Malheur à l'homme qui ne sait pas et qui ne veut pas souffrir! car il sera écrasé de douleurs.

Ceux qui ne veulent pas marcher, la nature les traîne impitoyablement.

Nous sommes jetés dans la vie comme en pleine mer: il faut nager ou périr.

Telles sont les lois de la nature enseignées par la haute magie. Voyez maintenant si l'on peut devenir magicien pour jouir toujours et ne souffrir jamais!
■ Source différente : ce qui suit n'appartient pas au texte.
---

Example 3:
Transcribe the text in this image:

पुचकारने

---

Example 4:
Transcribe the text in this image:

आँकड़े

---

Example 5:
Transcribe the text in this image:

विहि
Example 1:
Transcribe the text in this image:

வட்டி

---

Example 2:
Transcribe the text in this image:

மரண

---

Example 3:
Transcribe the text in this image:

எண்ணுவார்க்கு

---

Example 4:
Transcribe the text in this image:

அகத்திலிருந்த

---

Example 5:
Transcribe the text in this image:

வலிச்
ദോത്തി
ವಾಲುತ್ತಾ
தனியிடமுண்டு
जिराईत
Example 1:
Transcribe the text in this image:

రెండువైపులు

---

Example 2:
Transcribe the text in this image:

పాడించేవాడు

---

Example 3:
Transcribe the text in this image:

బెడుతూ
Mais alors, diront d'un air désappointé les gens du monde, à quoi peut servir la magie?--Que pensez-vous que le prophète Balaam eût pu répondre à son ânesse si elle lui avait demandé à quoi peut servir l'intelligence?
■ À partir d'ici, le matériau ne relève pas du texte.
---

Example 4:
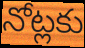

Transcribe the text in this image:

నోట్లకు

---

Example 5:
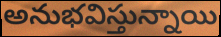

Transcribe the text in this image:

అనుభవిస్తున్నాయి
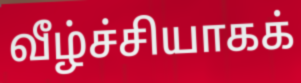
வீழ்ச்சியாகக்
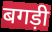
बगड़ी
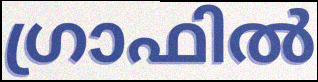
ഗ്രാഫിൽ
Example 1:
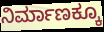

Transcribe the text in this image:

ನಿರ್ಮಾಣಕ್ಕೂ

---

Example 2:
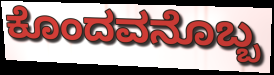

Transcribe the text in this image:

ಕೊಂದವನೊಬ್ಬ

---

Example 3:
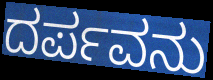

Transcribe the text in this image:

ದರ್ಪವನು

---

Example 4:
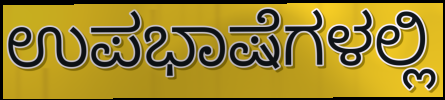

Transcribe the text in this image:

Que répondrait Hercule à un pygmée qui lui demanderait à quoi peut servir la force?

Nous ne comparons certes pas les gens du monde à des pygmées, et encore moins à l'ânesse de Balaam; ce serait manquer de politesse et de bon goût. Nous répondrons donc le plus gracieusement possible à ces personnes si brillantes et si aimables, que la magie ne peut leur servir absolument de rien, attendu qu'elles ne s'en occuperont jamais sérieusement.

Notre ouvrage s'adresse aux âmes qui travaillent et qui pensent. Elles y trouveront l'explication de ce qui est resté obscur dans le dogme et dans le rituel de la haute magie [1]. Nous avons, à l'exemple des grands maîtres, suivi dans le plan et la division de nos livres l'ordre rationnel des nombres sacrés. Nous divisons notre histoire de la magie en sept livres, et chaque livre contient sept chapitres.

Note 1:[ (retour) ] Éliphas Lévi, Dogme et Rituel de la haute magie, 1856, 2 vol. in-8, avec 23 fig.--25 fr.